KR20090089068A - Distributor - Google Patents

Abstract

A distributor is provided to distribute evenly liquid and vapor refrigerant which is transferred from a capillary tube to an evaporator, and to improve efficiency of a heat exchange cycle. A distributor includes a main body(110) and a distributor head(120). The main body is inserted into a head of the distributor. The main body is fixed by bonding or welding.
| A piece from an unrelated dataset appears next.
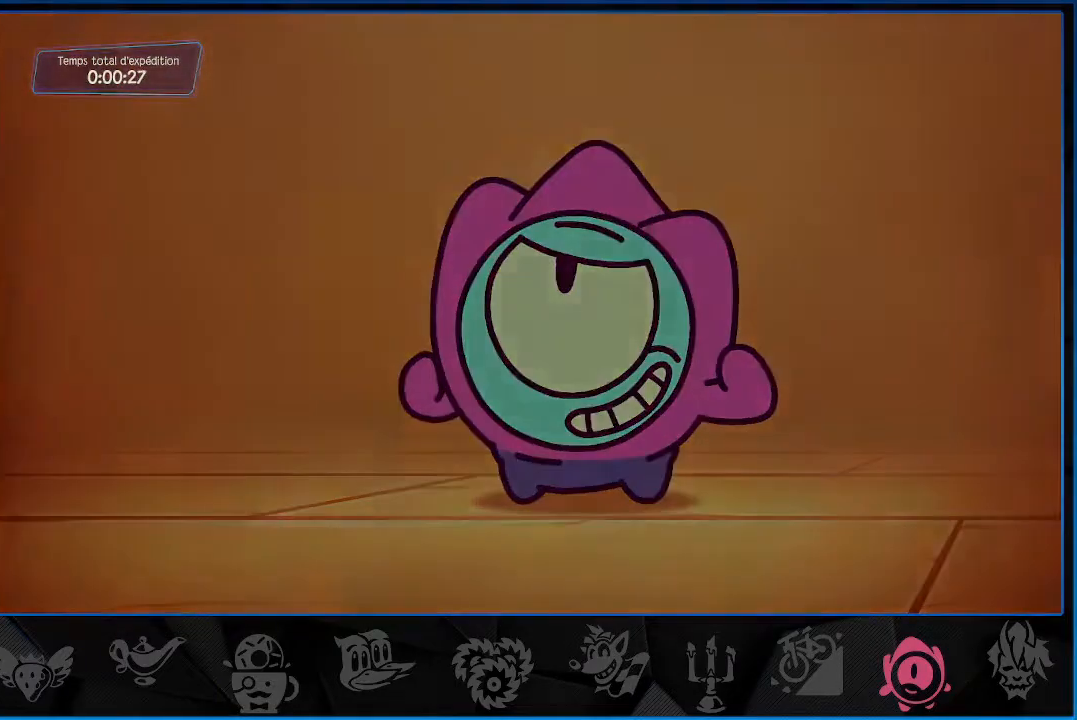
{"buttons": [], "left_stick": "right", "right_stick": "center", "events": [[83, "CIRCLE", "up"], [367, "left_stick", "right"]]}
The main body is formed to a cylindrical shape of a hollow. The main body includes an inlet refrigerant path(111) and a mixed refrigerant path(113). The inlet refrigerant path is formed on the center or a lower part of the main body.

Description

Distributor}

The present invention relates to a distributor, and more particularly to a distributor in which the liquid and gaseous refrigerant can flow evenly.

In general, an air conditioner is a home appliance that cools or heats a predetermined space by using a refrigeration system using characteristics of a pressure and a temperature change of a refrigerant.
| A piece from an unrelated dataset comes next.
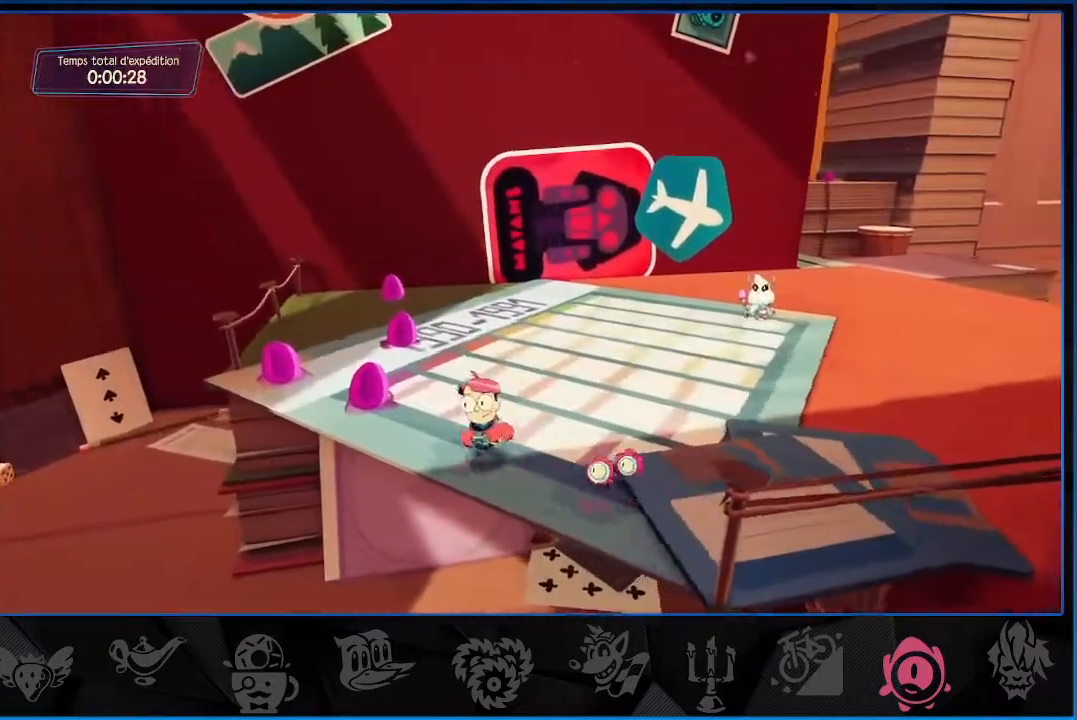
{"buttons": [], "left_stick": "up", "right_stick": "center", "events": [[450, "left_stick", "up"]]}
1 is a schematic view showing a general refrigeration system.

Referring to this, the refrigeration system, the compressor 10 for compressing the refrigerant in a gaseous state of high temperature and high pressure, the condenser condensing the refrigerant compressed by the compressor 10 in the liquid phase by the heat radiation by the blowing of the cooling fan 22 20, a capillary tube 40 for expanding the liquid refrigerant condensed in the condenser 20 to a low pressure liquid refrigerant by the throttling action, and uniformly the liquid refrigerant condensed in the condenser 20 to the capillary tube 40. The low temperature and low pressure refrigerant expanded from the distributor 30 and the capillary tube 40 to be distributed are evaporated by the blowing of the cooling fan 52 while providing cold air using the latent heat of evaporation of the refrigerant, and then transferred to the compressor 10. It comprises an evaporator 50 for evaporating to a low-temperature low-pressure gas phase refrigerant. Therefore, the refrigeration system of the air conditioner is to form a series of refrigeration cycle consisting of the compressor 10-condenser 20-distributor 30-capillary tube 40-evaporator 50 to cool the room.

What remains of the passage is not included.